As is common among hunter-gatherer groups, men tend to do the hunting and fishing while women care for the children, maintain the home, and process the food that is hunted or gathered. The relatively limited supply of plants in relation to animals has exerted a strong influence on Inuit society. Since by far the largest part of the diet is produced by hunting and fishing, the emphasis on these male-dominated activities is strong. Hunting and fishing are also very dangerous occupations in which death and serious injury are common. The result is that women have traditionally outnumbered men in Inuit bands. In the past this ratio has led to higher rates of polygamy and even infanticide. The accumulation of numerous wives by some men has also sparked jealousy and violent rivalries among kin.
Both the San and the Inuit have had considerable exposure to the settled agricultural societies around them, and modern technology has influenced the way they live. For example, the Inuit today often use firearms to hunt in ways they could not have done several centuries ago. But one hunter-gatherer society that has still had only limited exposure to agricultural societies is the Awá people of the Brazilian rainforest. The known behaviors of the Awá thus provide scholars a picture of hunter-gatherer societies that may be closer to that of our distant ancestors.

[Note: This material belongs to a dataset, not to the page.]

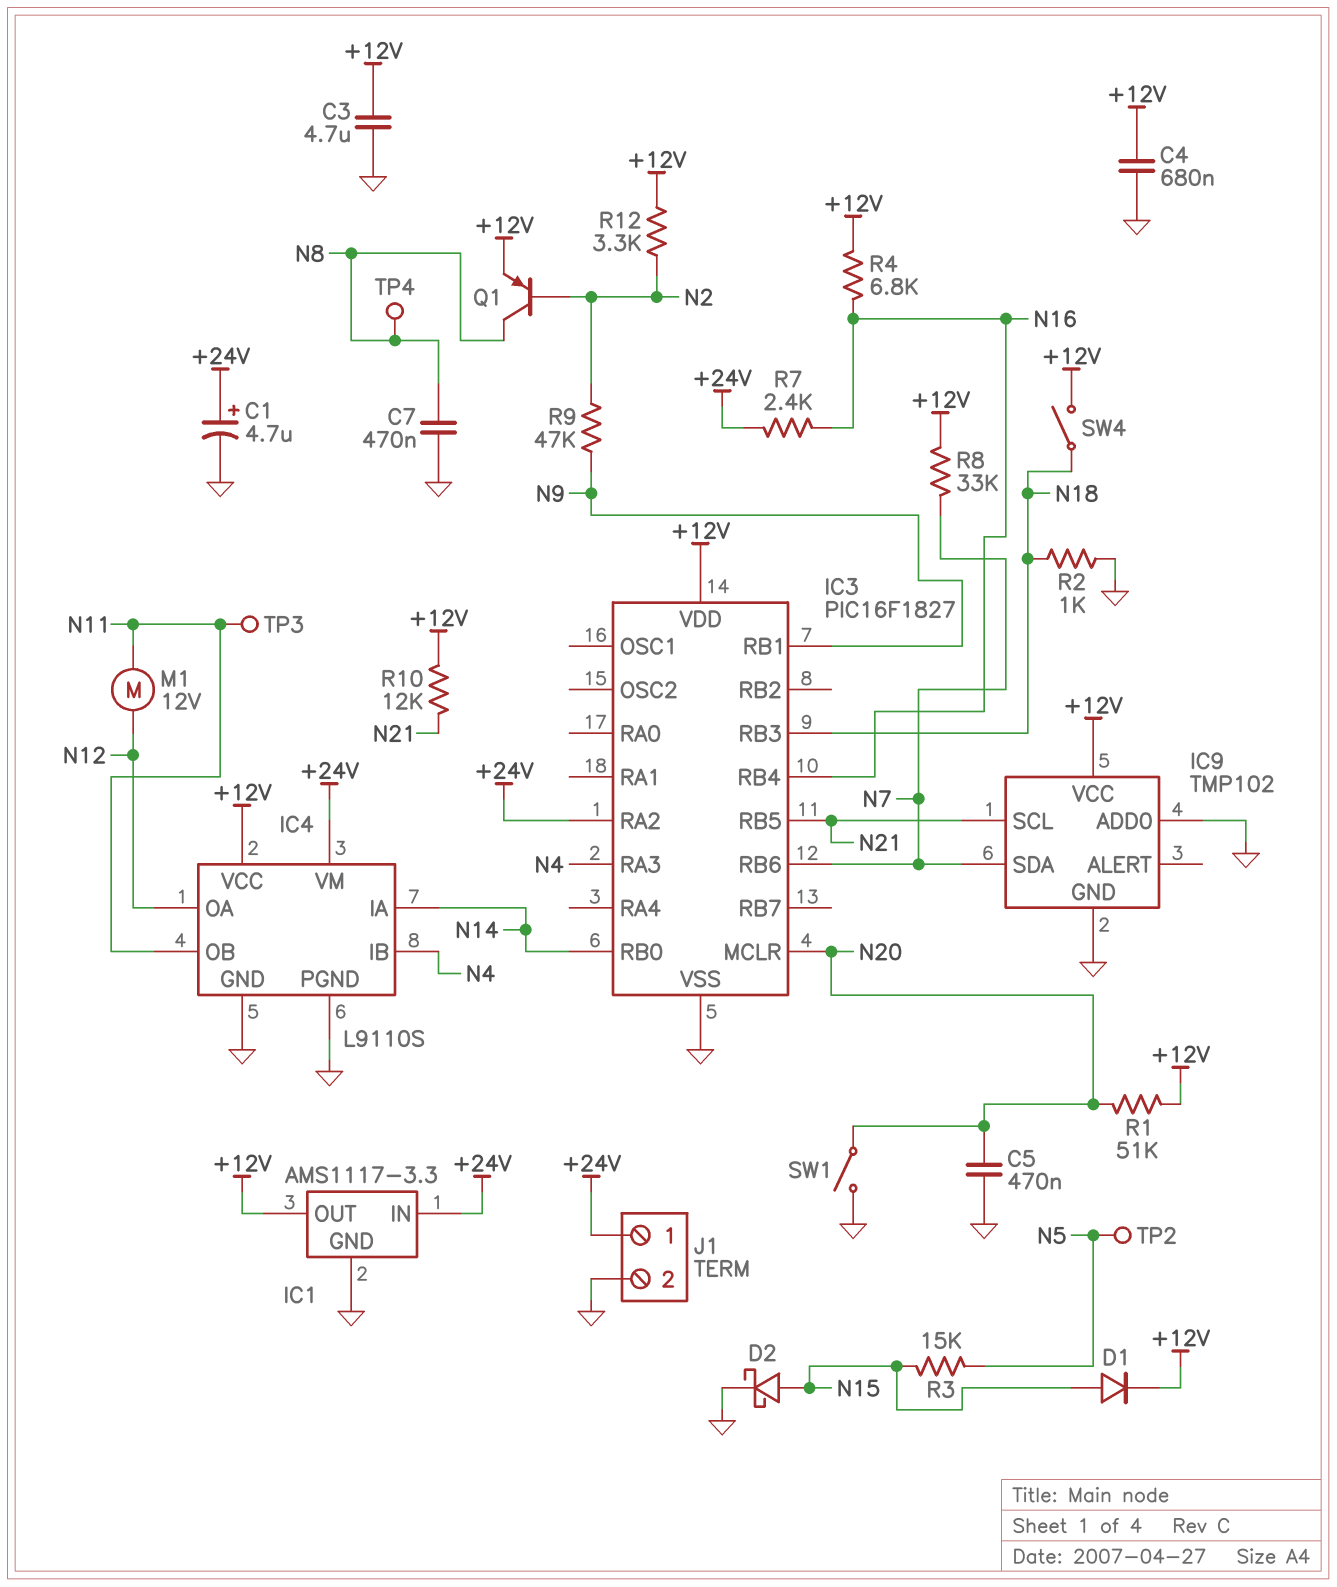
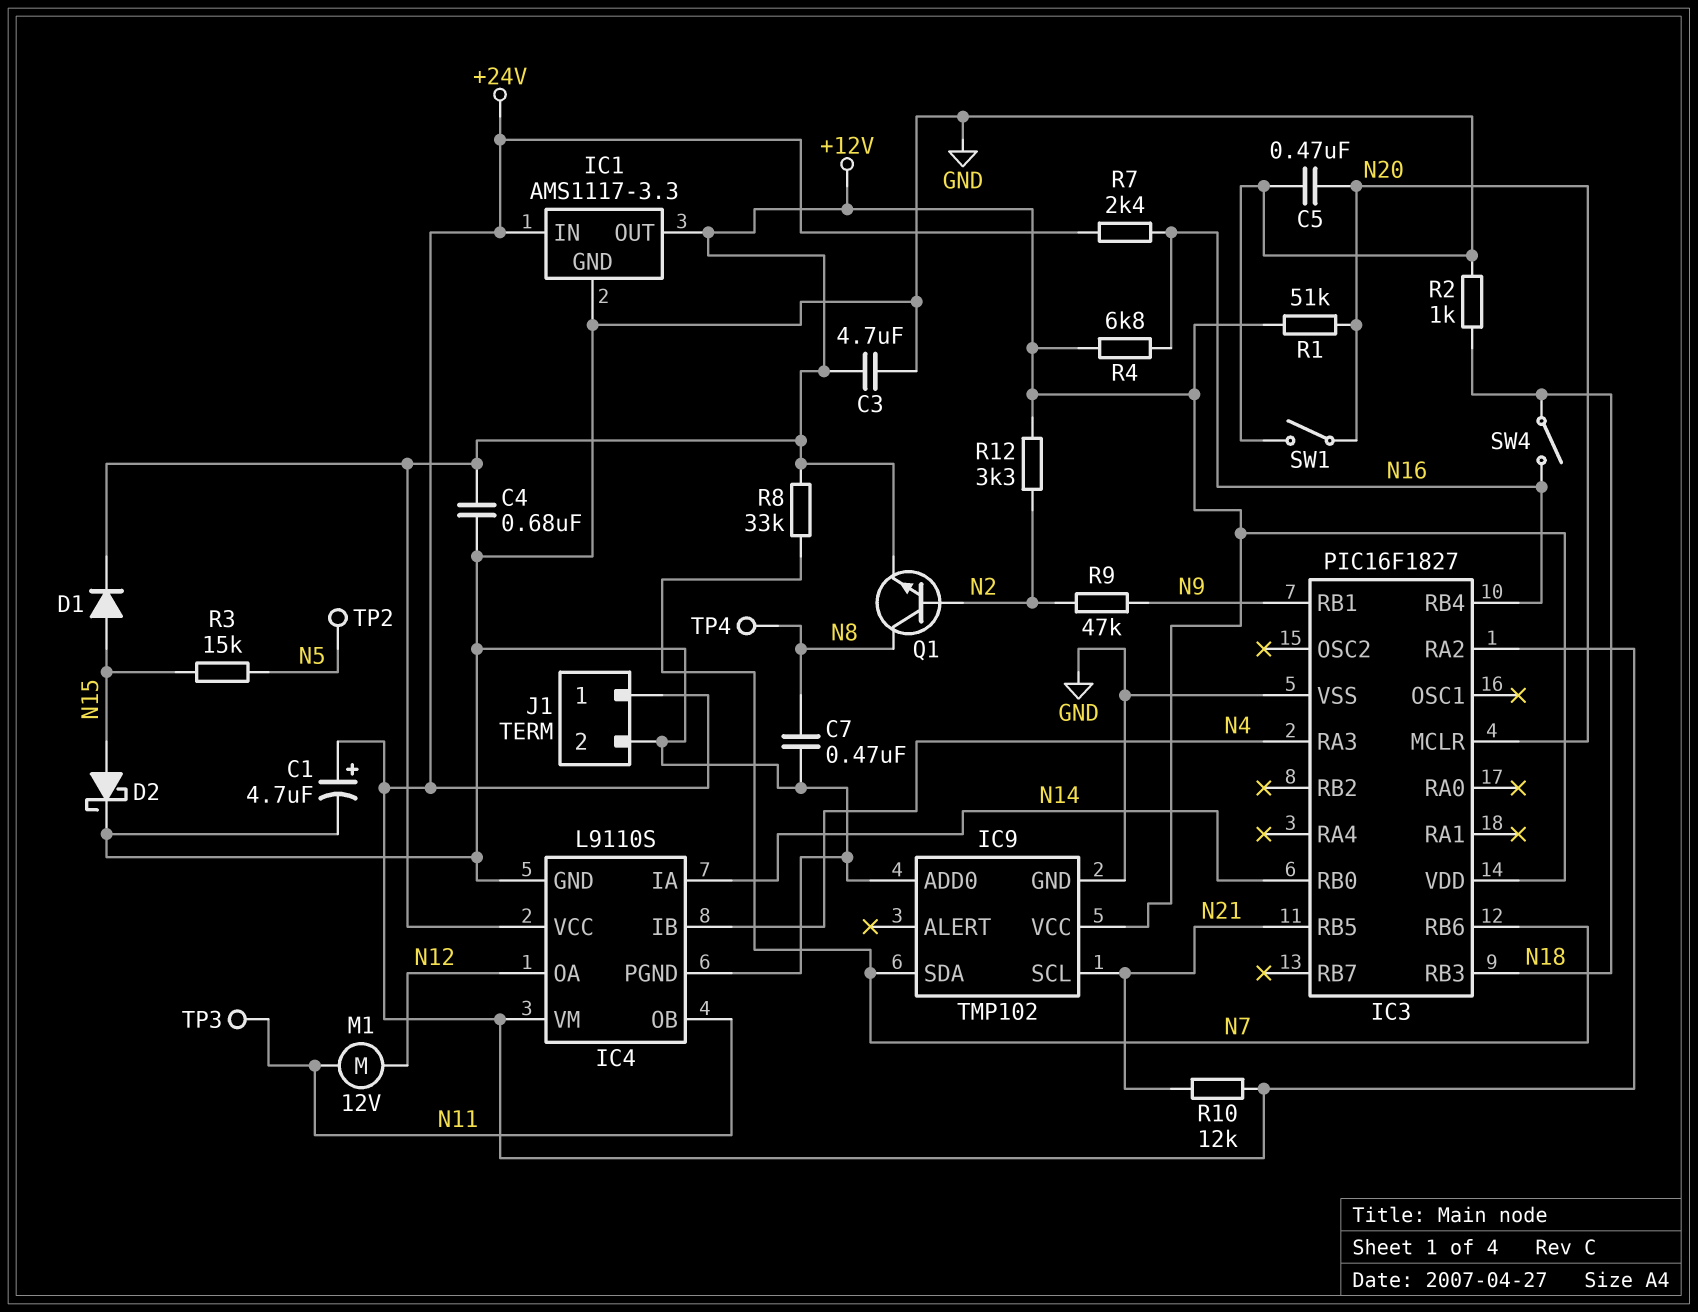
Q1: PNP (B N2, C N8, E +12V) -> NPN (B N2, C N8, E +12V)
R10: 12k (+12V, N21) -> 12k (+24V, N21)
SW4: switch (+12V, N18) -> switch (N16, N18)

Unlike the San and the Inuit, who live in environments where many resources are scarce, the Awá inhabit a very plentiful and lush environment. There are relatively few of them, only about three hundred and fifty, and their semi-nomadic hunter-gatherer lifestyle is not a vestige of ancient practices. Rather, it is believed that as recently as the nineteenth century CE they abandoned previously settled communities and moved deep into the Amazon River basin to live as they currently do. Despite their relatively late adoption of this lifestyle, the Awá display many of the societal characteristics common among other hunter-gatherer groups. They are highly egalitarian. They own relatively few material objects. They live in small groups of up to thirty. And they survive by hunting animals and gathering edible plants from the surrounding environment. A traditional and highly valued gathered plant is the fruit of the babassu palm. In addition to relying on this oily and protein-rich fruit, Awá groups also survive on the abundant fish in the wet rainforest and hunt numerous other animals using bows and arrows.
The different environments in which the world’s remaining hunter-gatherers live have inspired very different understandings of the supernatural. The Inuit have a rich mythology that includes stories of fantastic hunts and incredible creatures that inhabit the world. The northern lights, a natural celestial display common in very high latitudes, is seen as a feature of the supernatural that can be both comforting and terrifying.
Many San religious beliefs revolve around a sometimes helpful and sometimes foolish being called Kaggen. Kaggen can take the form of numerous animals, including certain insects. The San also practice numerous types of rituals for important life events, such as a young boy’s first kill and marriage. They recognize certain members of their group as shamans with a special connection to the supernatural world.
The Awá perform unique religious ceremonies during special times, such as evenings with a full moon. They also practice rituals that take them to a spirit world where they can request special intervention on Earth.